Like Clifford, I have also been an educator for more than two decades. As a faculty member, faculty assembly president, and administrator, I have seen many teacher-heroes and very few teacher-zeroes.

Remarkable People
In The Avengers trailer, Nick Fury refers to his team as “a group of remarkable people.” This is a simple definition of what a true hero is: someone with outstanding characteristics and/or abilities that represent the ideal human being in a given culture. Who could match the cleverness of Odysseus for the early Greeks, the courage of Rosa Parks for Americans, or the invincibility Randy Pausch ?

One of the most respected scholars to define a hero was Joseph Campbell whose book, The Hero with a Thousand Faces (2008), explicated the hero in terms of a common journey called “The Monomyth.” Basically, what this means is that a hero is someone who passes through the stages and challenges of life successfully. This is a journey that teachers both pass through successfully themselves and one that they, as heroes, guide their own students through.

Chess Edwards offers a concise take on Campbell’s Monomyth that most educators will readily identify with their students and where there is further evidence that faculty are heroes:

Edwards basically says that although we would like to journey through life with ease from beginning to end, that’s not a realistic expectation. There will be obstacles and challenges—some of them extreme enough to nearly cause us to give up. However, the hero is someone who successfully passes through all of this and shares the resulting skills, experience, and other treasures with his/her community. This is what teachers do. This is what teachers share with their students.

Hero-makers
For many students, it is the hero-teacher who models and guides them along this heroic path in life. Let me break this down according to the main parts of the Monomyth:

Home or life as we know it: Everything is comfortable; everything is familiar. We may have a hope, as Edwards says, that everything will move forward for us in a linear manner from point A to point B. However, life doesn’t typically work that way.

Call to action: Teachers may start with ideal expectations but discover that teaching is not as easy or initially rewarding as expected.
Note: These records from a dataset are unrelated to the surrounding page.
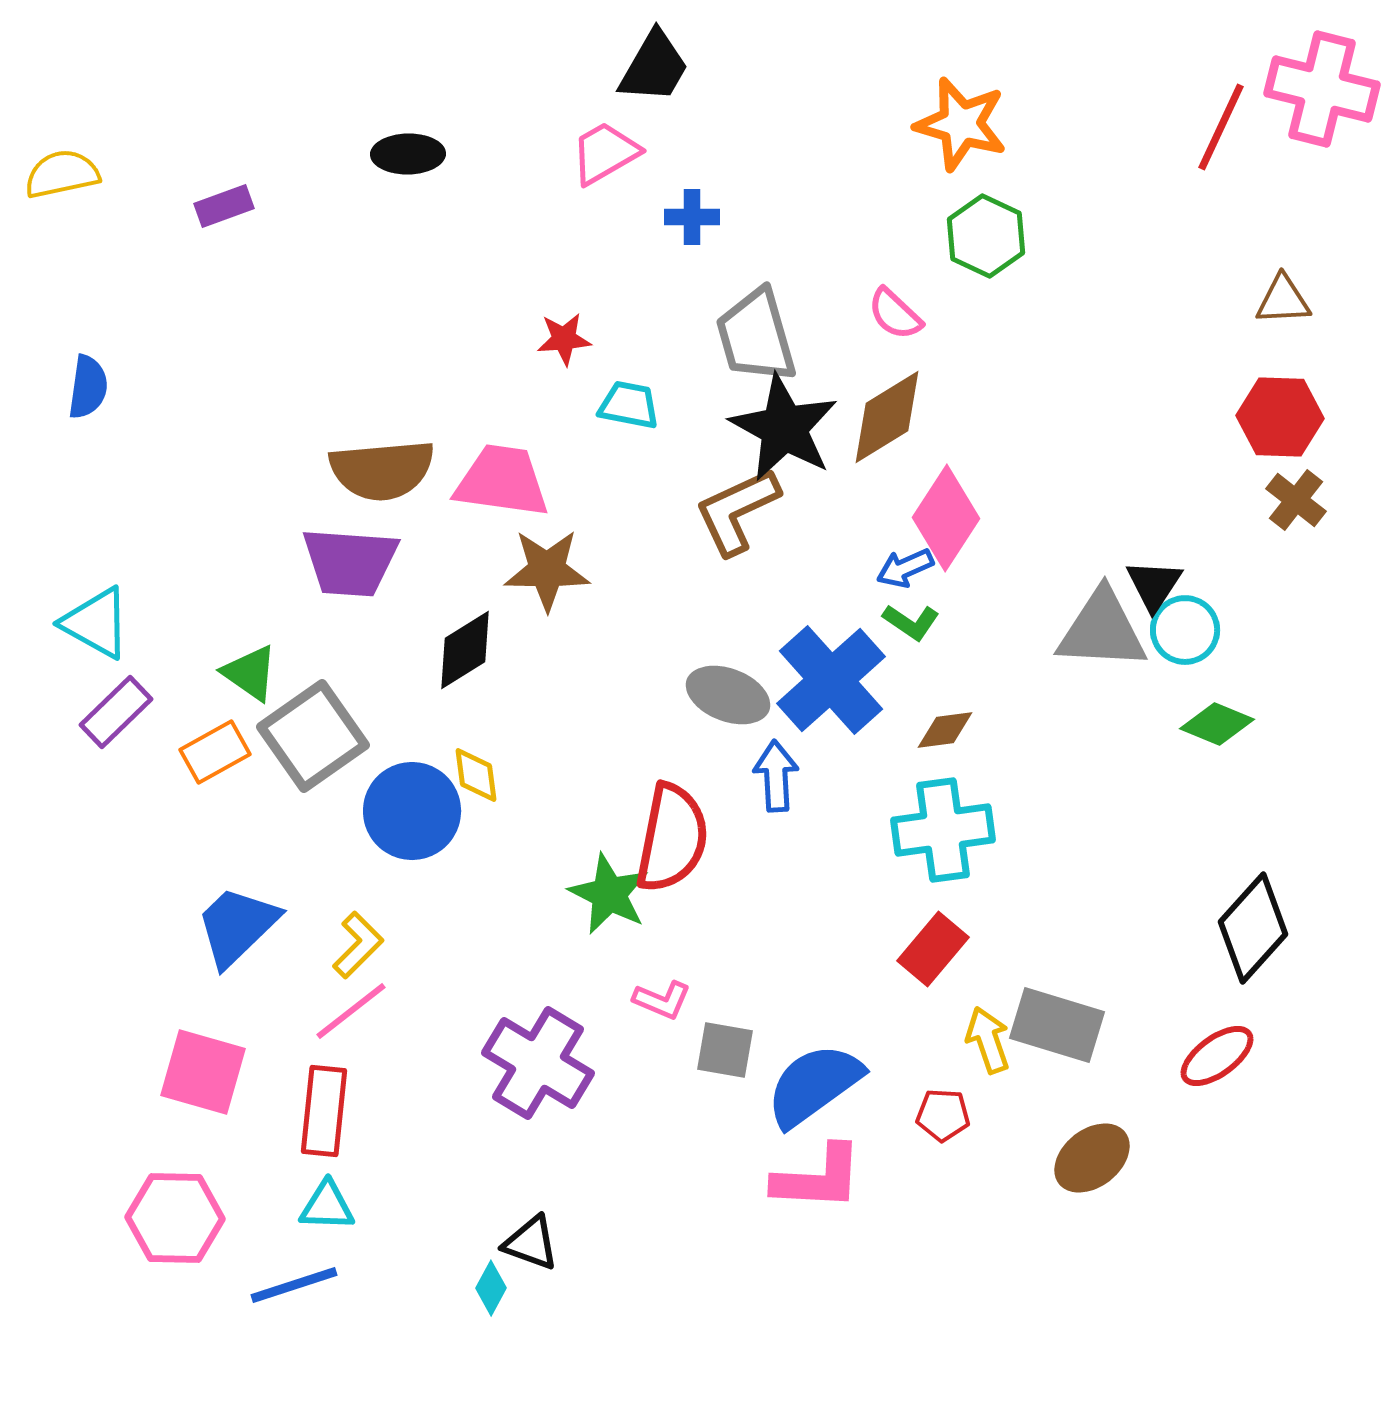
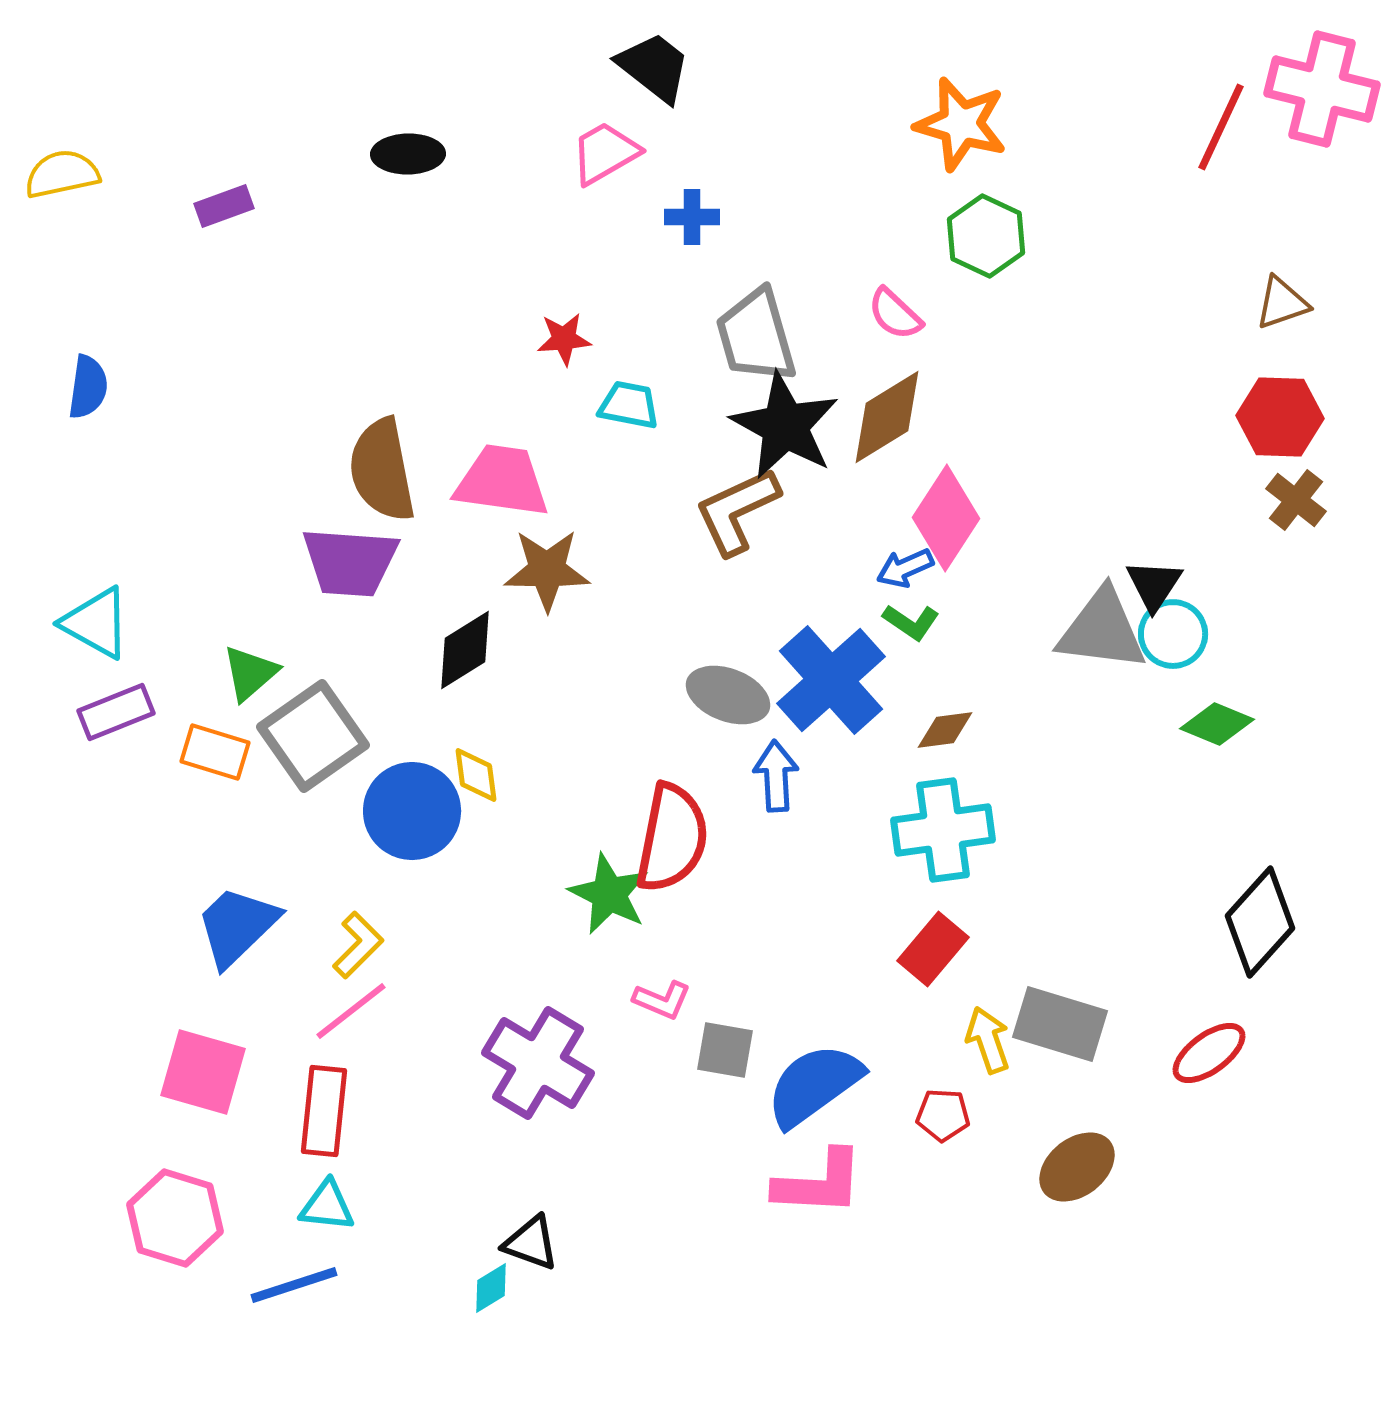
black trapezoid at (654, 67): rotated 82 degrees counterclockwise
brown triangle at (1283, 300): moved 1 px left, 3 px down; rotated 16 degrees counterclockwise
black star at (784, 428): moved 1 px right, 2 px up
brown semicircle at (382, 470): rotated 84 degrees clockwise
gray triangle at (1102, 630): rotated 4 degrees clockwise
cyan circle at (1185, 630): moved 12 px left, 4 px down
green triangle at (250, 673): rotated 44 degrees clockwise
purple rectangle at (116, 712): rotated 22 degrees clockwise
orange rectangle at (215, 752): rotated 46 degrees clockwise
black diamond at (1253, 928): moved 7 px right, 6 px up
gray rectangle at (1057, 1025): moved 3 px right, 1 px up
red ellipse at (1217, 1056): moved 8 px left, 3 px up
brown ellipse at (1092, 1158): moved 15 px left, 9 px down
pink L-shape at (818, 1178): moved 1 px right, 5 px down
cyan triangle at (327, 1206): rotated 4 degrees clockwise
pink hexagon at (175, 1218): rotated 16 degrees clockwise
cyan diamond at (491, 1288): rotated 30 degrees clockwise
They may find students in their classes who have lost their jobs and are retraining for a new career. Both groups may have been forced to cross a threshold into an unfamiliar, unknown world that is a bit intimidating or even frightening.

Pit of despair: For those who do continue, there may even be a point that these teachers and students feel they can’t do it, that they can’t go on and teach a class or take a class. They may feel that teaching isn’t for them or that higher education is not possible for them. Yet, they move forward where others fear to tread.

Gifts: This is the point where teachers become not only heroes, but makers of heroes. Somehow, many who choose to become educators find the courage, the strength, and other heroic characteristics to not only push themselves through this ordeal, but also to guide their students through it as well. Faculty model and help their students find the gifts that Edwards speaks of. Just as the Avengers become stronger as part of S.H.I.E.L.D. (Strategic Hazard Intervention Espionage Logistics Directorate), the teacher leads students into new knowledge, skills, and alliances for academic, professional and personal growth. Teachers display and inspire in their students faith, confidence, compassion, and other heroic virtues.

Return: Just as Edwards and Campbell emphasize, heroes must take the gifts that have been won back into their respective communities, every day, faculty are on the front lines of society, sharing the gifts that they themselves have won and inspiring a rippling effect as their students “pay it forward” in heroic service of their own.

Sure, summoning lighting is a cool power, but it won’t help anyone find gainful employment or improve their lives. Therefore, both for who they are and what they achieve, teachers are the true heroes who inspire others to heroism.